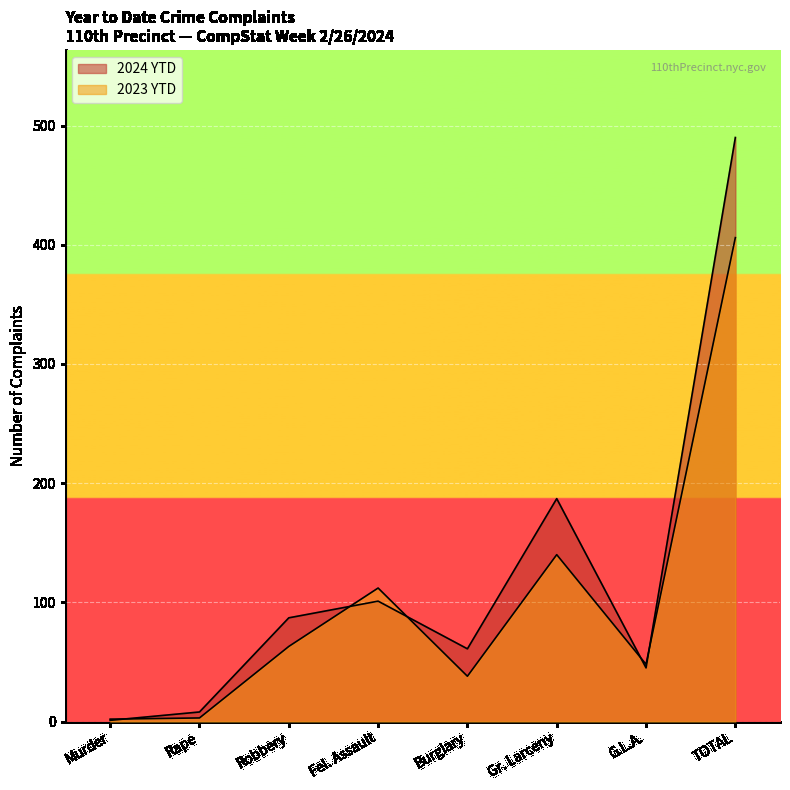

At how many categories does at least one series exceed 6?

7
==
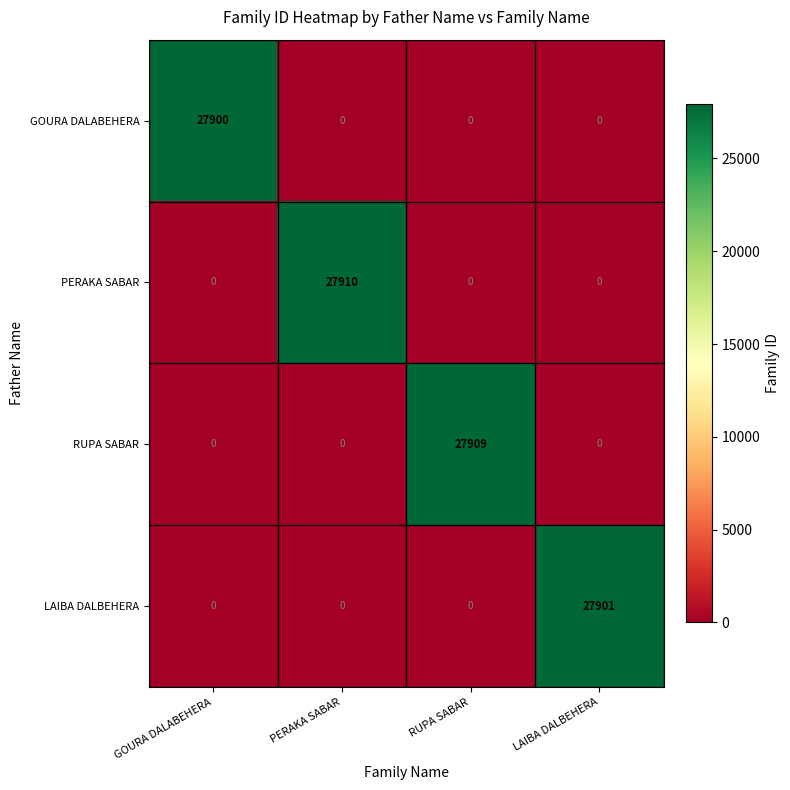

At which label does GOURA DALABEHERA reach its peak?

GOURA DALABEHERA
---
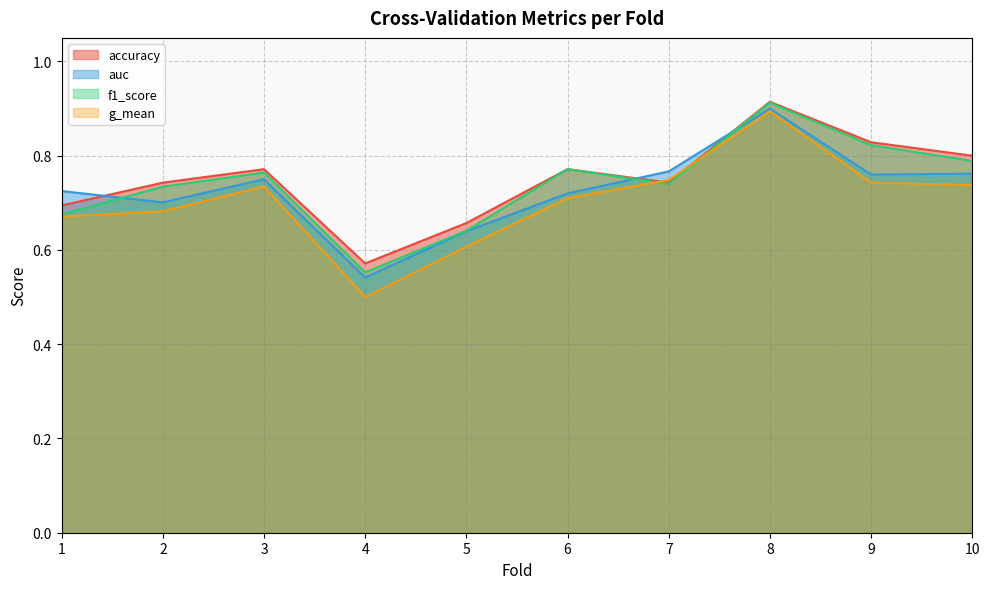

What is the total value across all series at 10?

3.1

■ **Instructions to follow**: Gather each line in the data above that contains the string "DALABEHERA", and list those lines without changing them.

■ **Response below**:
At which label does GOURA DALABEHERA reach its peak?
GOURA DALABEHERA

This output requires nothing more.